ESI Support
Edge Side Includes (ESI) is a widely-used standard for caching of web pages. The basic idea is that parts of a web page that do not get updated frequently can be identified using special ESI markup, and cached in servers close to clients.
CUE Front can support ESI if correctly configured, and the Tomorrow Online demo publication makes use of ESI for displaying page headers and footers. This section contains a brief description of the Tomorrow Online implementation.
Tomorrow Online's default-master.twig
template contains
the following lines:
{% if data.headerMenuESI %} <esi:include src="{{ data.headerMenuESI }}" onerror="continue"/> {% elseif data.headerMenu %} {% include "organisms-header" with {"menu" : data.headerMenu} %} {% endif %}
Here, the template sends an ESI tag instead of executing a header template
if the data received from the Cook indicates that ESI is in use (that is,
if it contains a headerMenuESI
field. It replaces
{{ data.headerMenuESI }}
with the value of the field
(.esi/header-menu
).
The response passes through an ESI caching server on the way to the
client. The ESI server replaces the esi:include
tag
with the actual header menu which it obtains either from its cache or by
sending a request for the .esi/header-menu
resource
back to the Tomorrow Online server. After inserting the header menu, the
caching server passes the completed page on to the client.

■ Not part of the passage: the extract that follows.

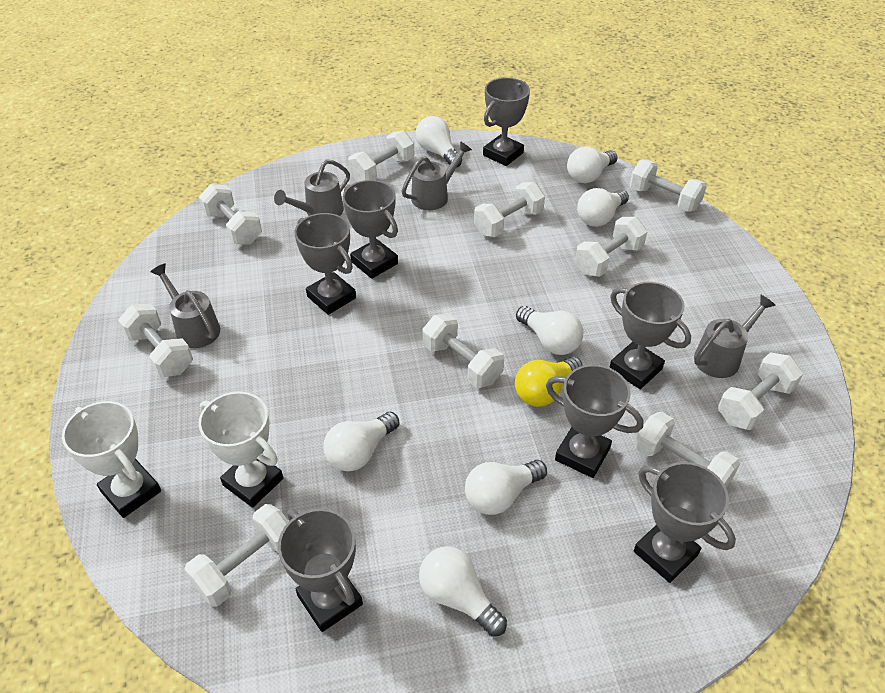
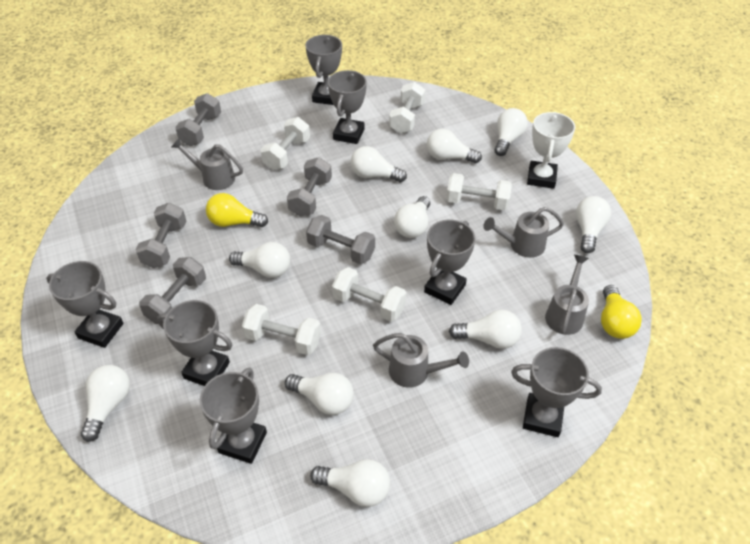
grey dumbbell: 0 -> 5
white dumbbell: 10 -> 5
white light bulb: 7 -> 10
white trophy: 2 -> 1
yellow light bulb: 1 -> 2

Any response received by the Cook for a URL starting with the characters
.esi/
is handled specially, as described in
Mapping URLs To GraphQL Queries. In the case of
Tomorrow Online, this means that the response will be generated by the
esi/header-menu.graphql
query, which returns a header
menu.
The mechanisms used to implement ESI here are very flexible, and can be
modified to meet your needs. In particular, the rule that treats URLs
starting with the characters .esi/
in a special way is
defined in a simple recipe configuration, and can easily be modified as
described in
Configuring URL-GraphQL query mappings.
The Waiter incorporates a simple ESI parser for use during development, so that you do not need to include an ESI cache in your development environment. The parser is enabled by default. To disable it in a production system, replace
enableESIParser: true
with
enableESIParser: false
in your waiter-config.yaml
file.
The Waiter's ESI parser only supports the esi:include
element, and does not support the use of unbalanced templates. What that
means is that the HTML content replaced by an
esi:include
element must contain a balanced set of
HTML start and end tags - you can't have the start of an element in one
template and the end in another. This kind of templating is actually
allowed by the ESI standard, but it is generally regarded as bad
practice and is not handled by the Waiter's parser.